PROBLEM DETAILS: Pull every line holding the string "Table" from the records below.

DATA FOR THE TASK:
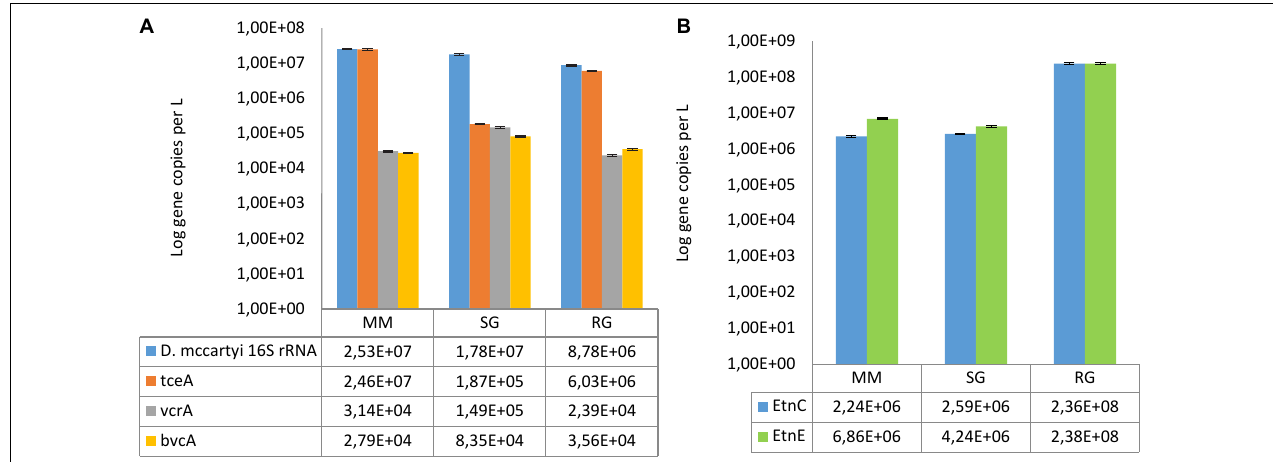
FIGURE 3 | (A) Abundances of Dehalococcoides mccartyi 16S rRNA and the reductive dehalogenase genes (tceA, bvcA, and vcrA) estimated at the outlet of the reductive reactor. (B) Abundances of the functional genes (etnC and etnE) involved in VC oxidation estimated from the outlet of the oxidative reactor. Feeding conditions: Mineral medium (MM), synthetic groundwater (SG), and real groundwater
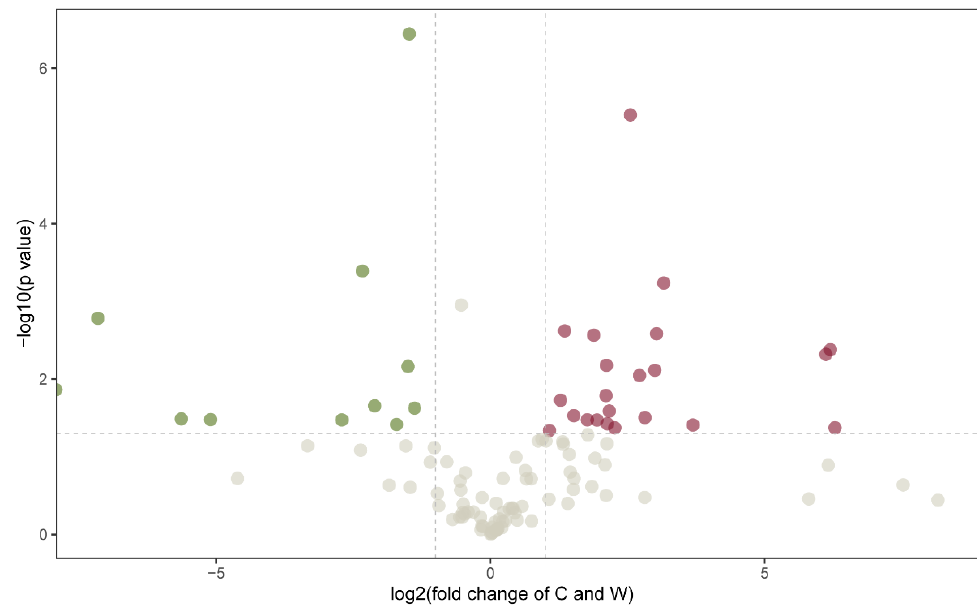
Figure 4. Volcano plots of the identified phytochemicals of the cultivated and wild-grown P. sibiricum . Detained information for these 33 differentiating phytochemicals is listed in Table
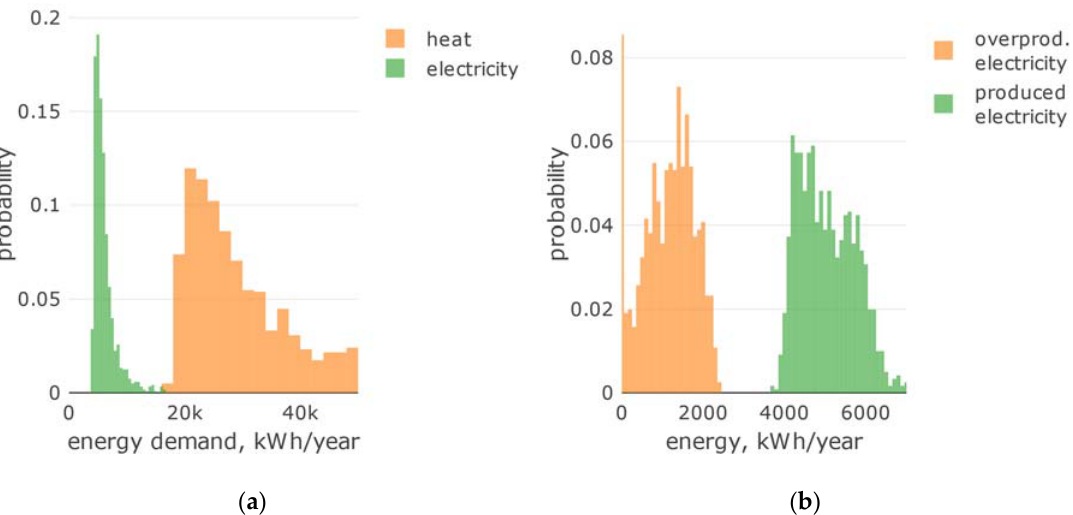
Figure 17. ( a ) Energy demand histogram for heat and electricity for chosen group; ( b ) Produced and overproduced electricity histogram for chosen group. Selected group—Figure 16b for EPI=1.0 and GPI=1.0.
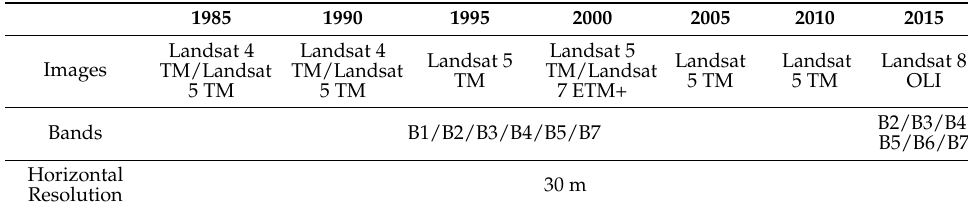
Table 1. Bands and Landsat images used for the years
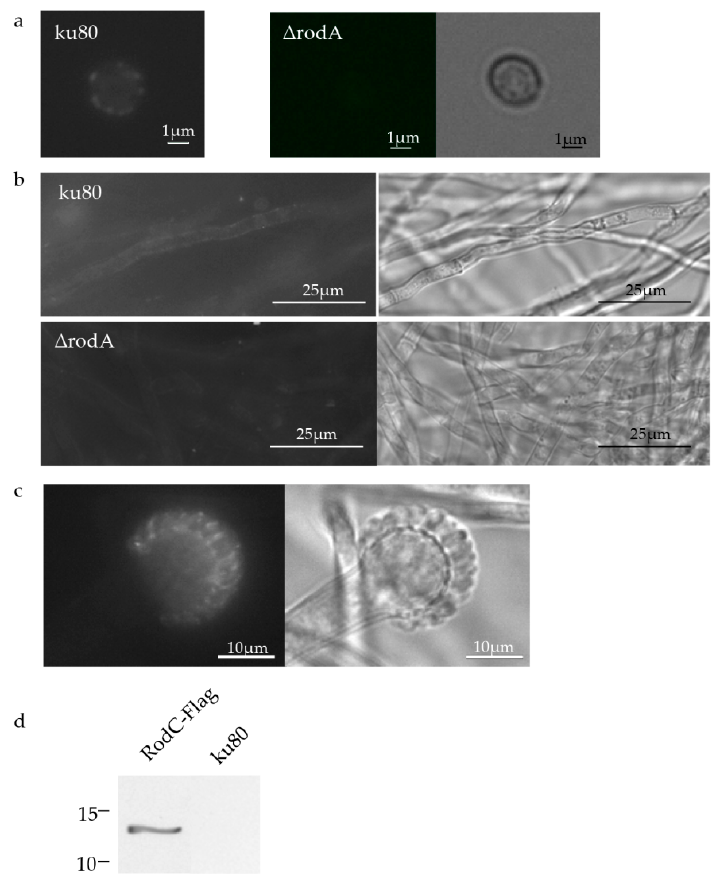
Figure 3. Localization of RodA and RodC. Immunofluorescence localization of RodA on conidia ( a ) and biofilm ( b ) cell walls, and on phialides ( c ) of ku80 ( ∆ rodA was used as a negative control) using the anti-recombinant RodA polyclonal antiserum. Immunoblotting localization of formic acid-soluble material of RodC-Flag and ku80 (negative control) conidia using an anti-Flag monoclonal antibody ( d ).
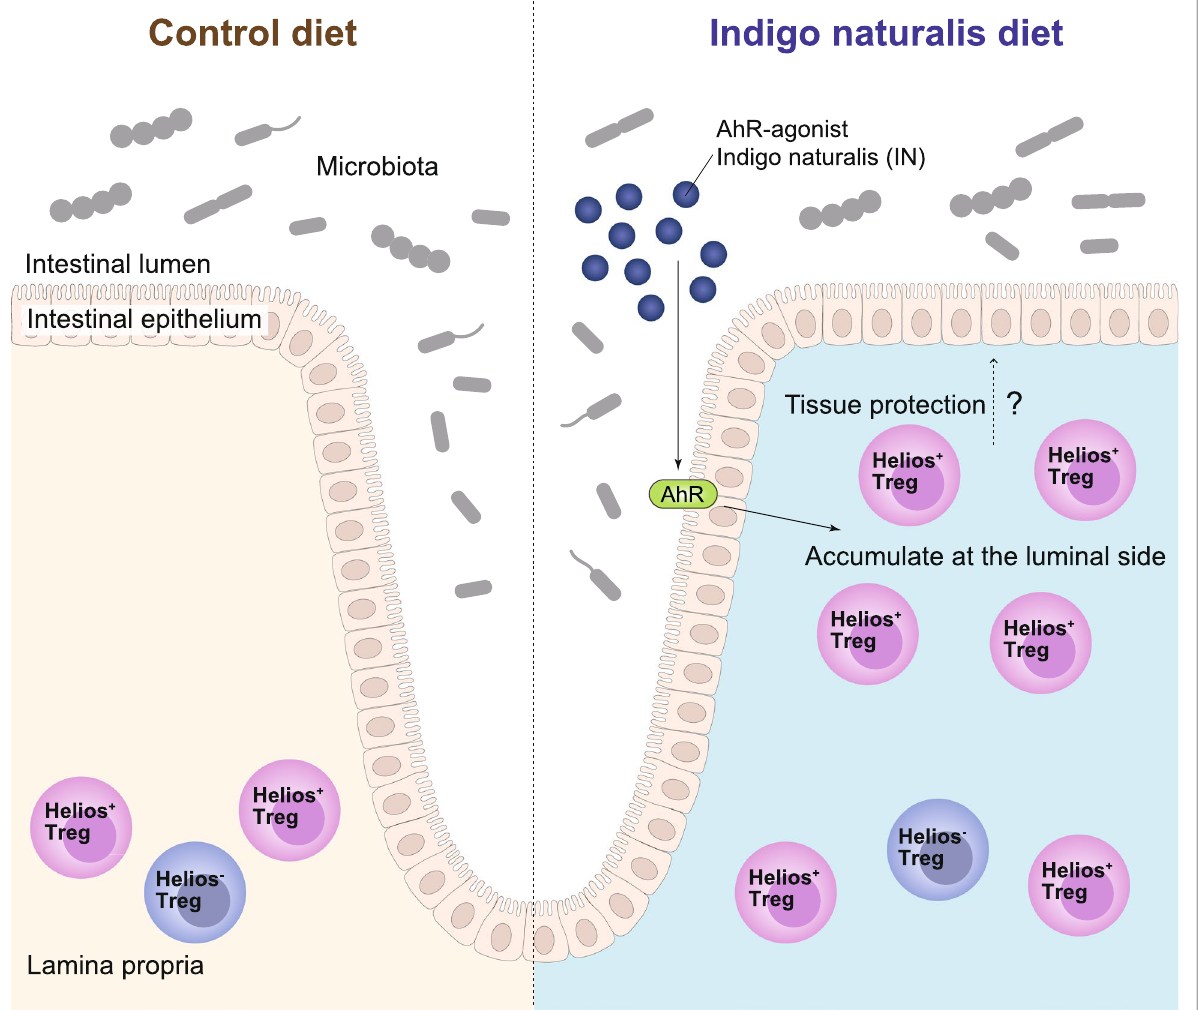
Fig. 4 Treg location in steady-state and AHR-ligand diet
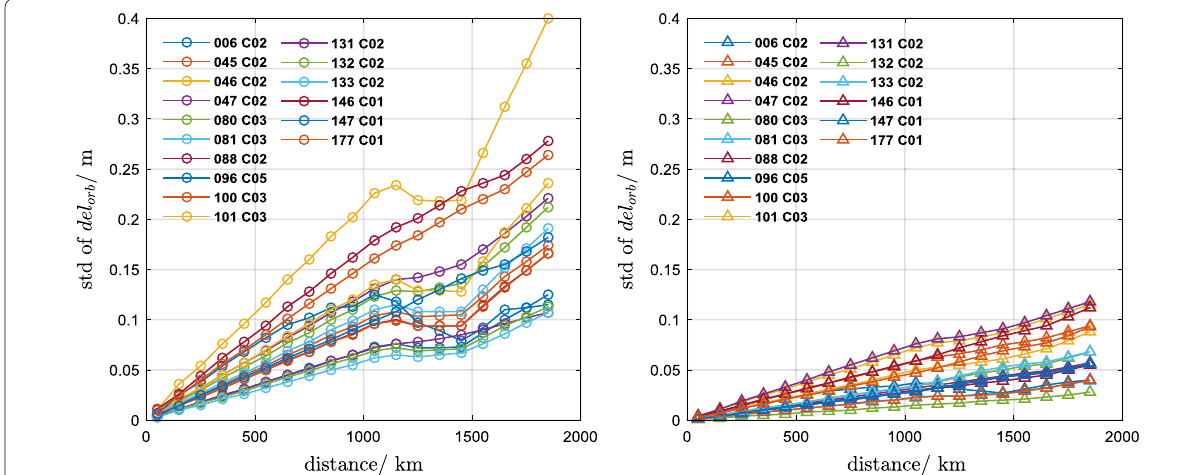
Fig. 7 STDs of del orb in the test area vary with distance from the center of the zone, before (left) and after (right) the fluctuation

WRITTEN ANSWER:
Figure 4. Volcano plots of the identified phytochemicals of the cultivated and wild-grown P. sibiricum . Detained information for these 33 differentiating phytochemicals is listed in Table
Table 1. Bands and Landsat images used for the years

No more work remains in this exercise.